American Innovation

Mobile app sends alerts on sex offenders

Matt Finn shows us the new AlertID app that notifies you of everything from dangerous weather to sexual predators in your neighborhood


There are so many mobile apps out there it’s hard to tell which are useful - but a safety-oriented app already has over a  million users and promises to help increase the safety of your family.

The mobile app, AlertID, sends you up-to-the-minute alerts and warnings on severe weather, traffic - even sexual predators in your neighborhood.

“It opened our eyes and it made us be more vigilant,” said Heather Shook-Afble.

When Shook-Afble moved to a quiet Las Vegas suburb with her family she was stunned to find the dangers that lurked in her own back yard.

Shook-Afble downloaded AlertID and found out a few sex offenders lived near her neighborhood and the park where she and her husband take their two young girls.

“We were shocked,” Shook-Afble said.

AlertID is more than just a local warning system from a police or fire department. It uses the latest in mobile technology to give the latest information, combining multiple national databases, including missing children and pets, dangerous weather, and sex offender registrations.

AlertID has sent out over 2 million alerts and membership of the free app grew 600 percent in 2013.

“Everybody likes to think that they live in a safe and wonderful area, which we do, but you have to be aware of things that are there that you don’t have control of,”  Shook-Afble said.
Shook-Afble’s story is similar to that of the AlertID founder, Keli Wilson.

Wilson created the app after she was accidentally separated from her children at a crowded theme park. 

“Every parent knows that terrifying feeling of what it’s like to not know where your kids are,” Wilson said.
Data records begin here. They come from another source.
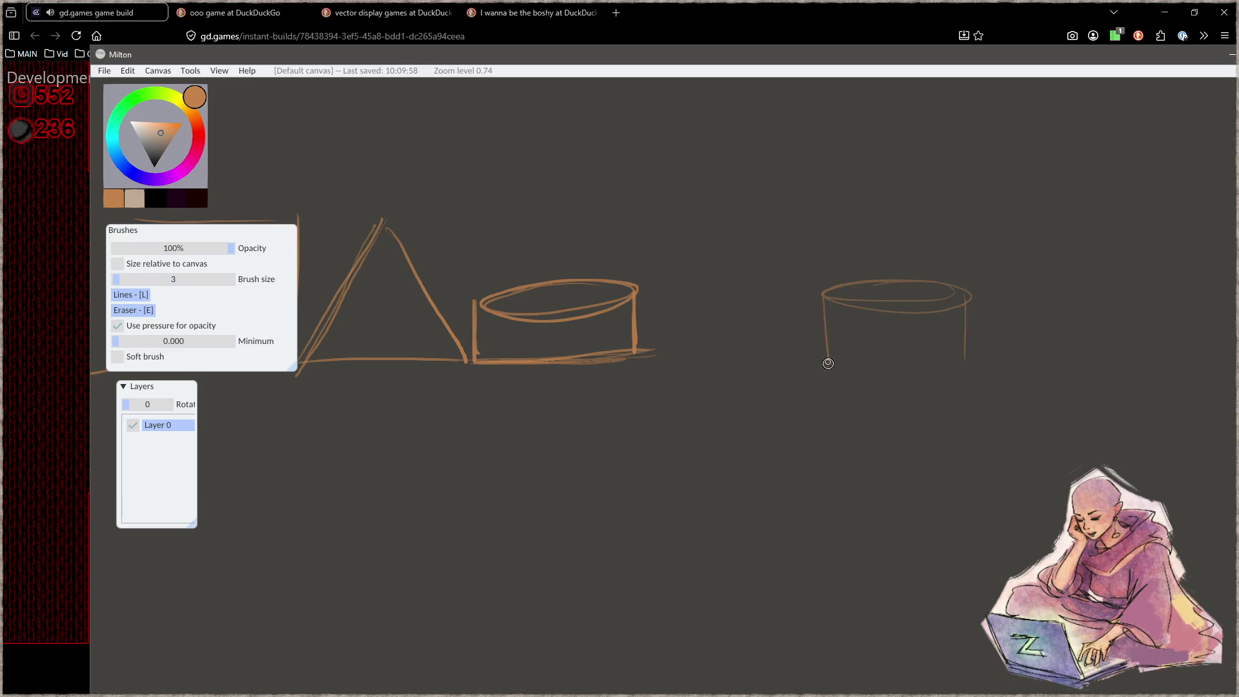
key("ctrl+z")
left_click_drag(804, 378, 1006, 380)
left_click_drag(834, 358, 978, 348)
mouse_move(817, 351)
left_mouse_down()
mouse_move(801, 386)
mouse_move(820, 495)
left_mouse_up()
left_click_drag(985, 386, 988, 507)
left_click_drag(812, 385, 972, 384)
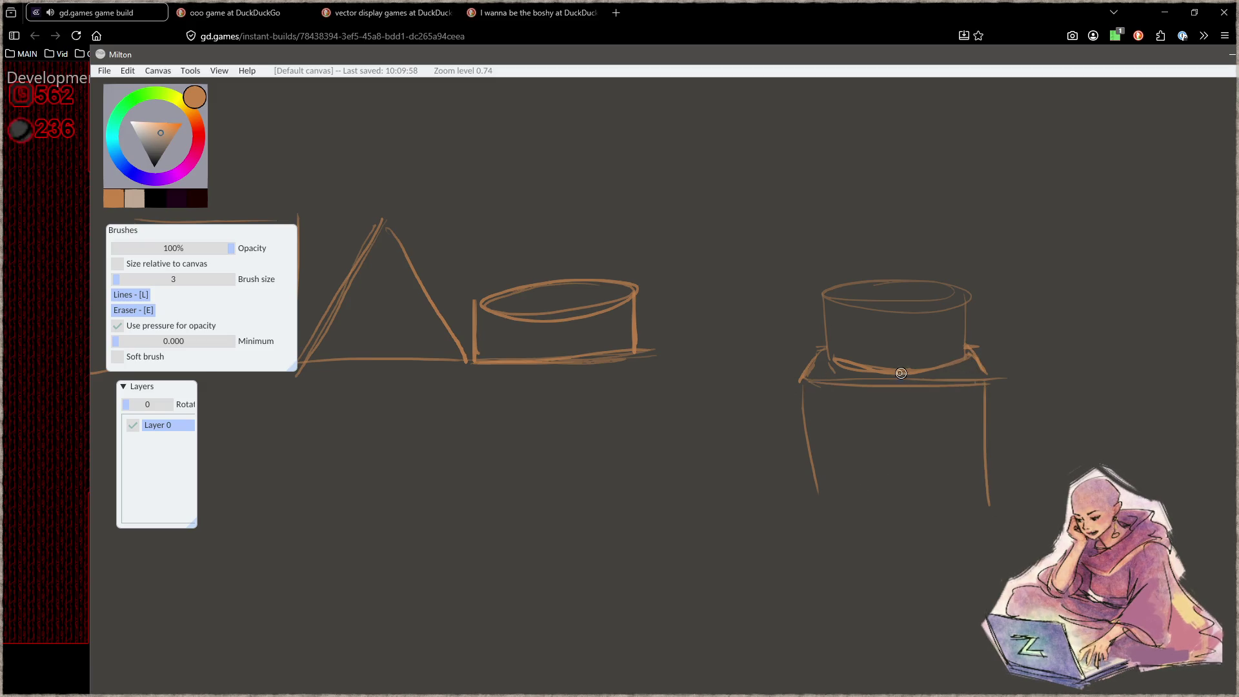
left_click_drag(828, 356, 956, 358)
mouse_move(830, 298)
left_mouse_down()
mouse_move(891, 317)
mouse_move(960, 287)
left_mouse_up()
Extend the triangle's right edge and add a horizontal line with vertical guide lines below.
left_click_drag(581, 303, 723, 302)
mouse_move(655, 148)
left_mouse_down()
mouse_move(575, 199)
mouse_move(559, 229)
left_mouse_up()
key("ctrl+z")
left_click_drag(748, 531, 755, 415)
In that situation, AlertID helps put you on the offense. The app gives you the option of instantly notifying authorities if your child goes missing and provides them with a picture you choose. 
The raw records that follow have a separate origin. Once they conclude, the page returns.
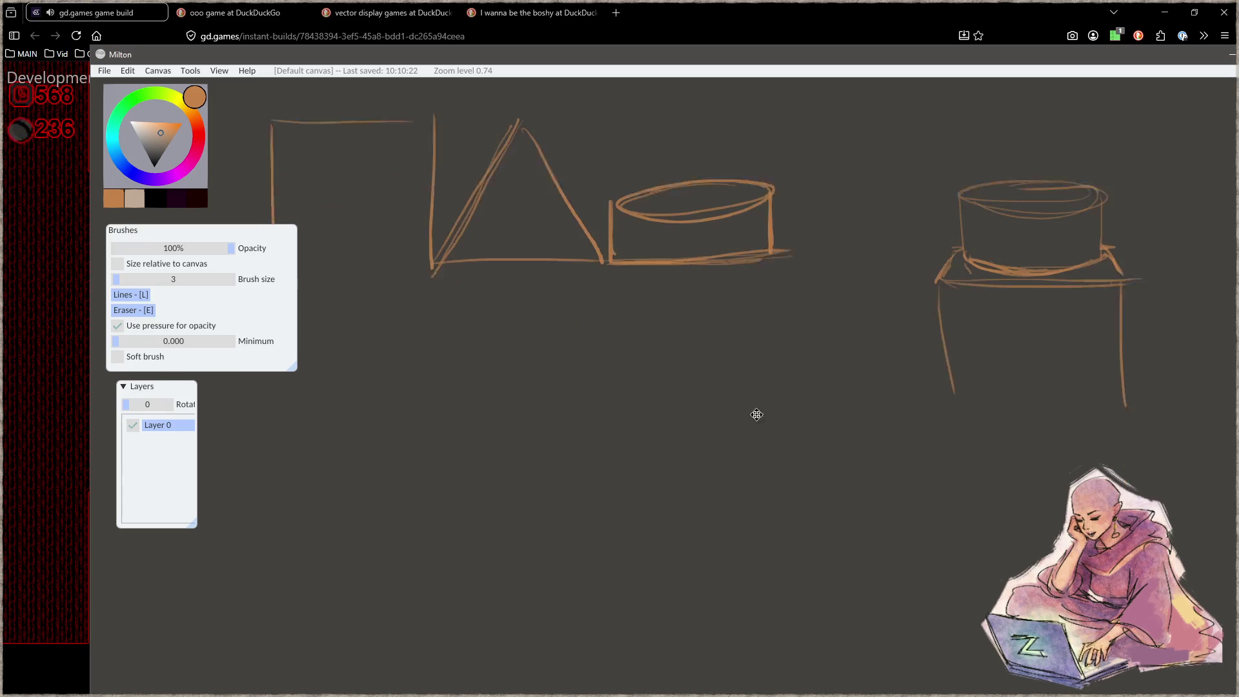
mouse_move(470, 458)
left_mouse_down()
mouse_move(623, 459)
mouse_move(626, 602)
mouse_move(526, 339)
mouse_move(621, 460)
left_mouse_up()
mouse_move(539, 331)
left_mouse_down()
mouse_move(546, 457)
mouse_move(528, 366)
mouse_move(484, 452)
left_mouse_up()
key("bracketright")
mouse_move(666, 473)
left_mouse_down()
mouse_move(609, 396)
mouse_move(579, 387)
mouse_move(817, 377)
left_mouse_up()
key("e")
key("b")
left_click_drag(737, 383, 748, 559)
left_click_drag(718, 369, 735, 536)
An added bonus of the app is that is automatically updates where you are - so if you travel out of your neighborhood or state it will update the alerts according to that region.

It helps users like Shook-Afble breathe a little easier.

“It’s a different world than when I was a kid and I could run out in the front yard,” she said. “We don’t live in that era any more.”

The latest tech creating a worldwide neighborhood watch for the 21st century.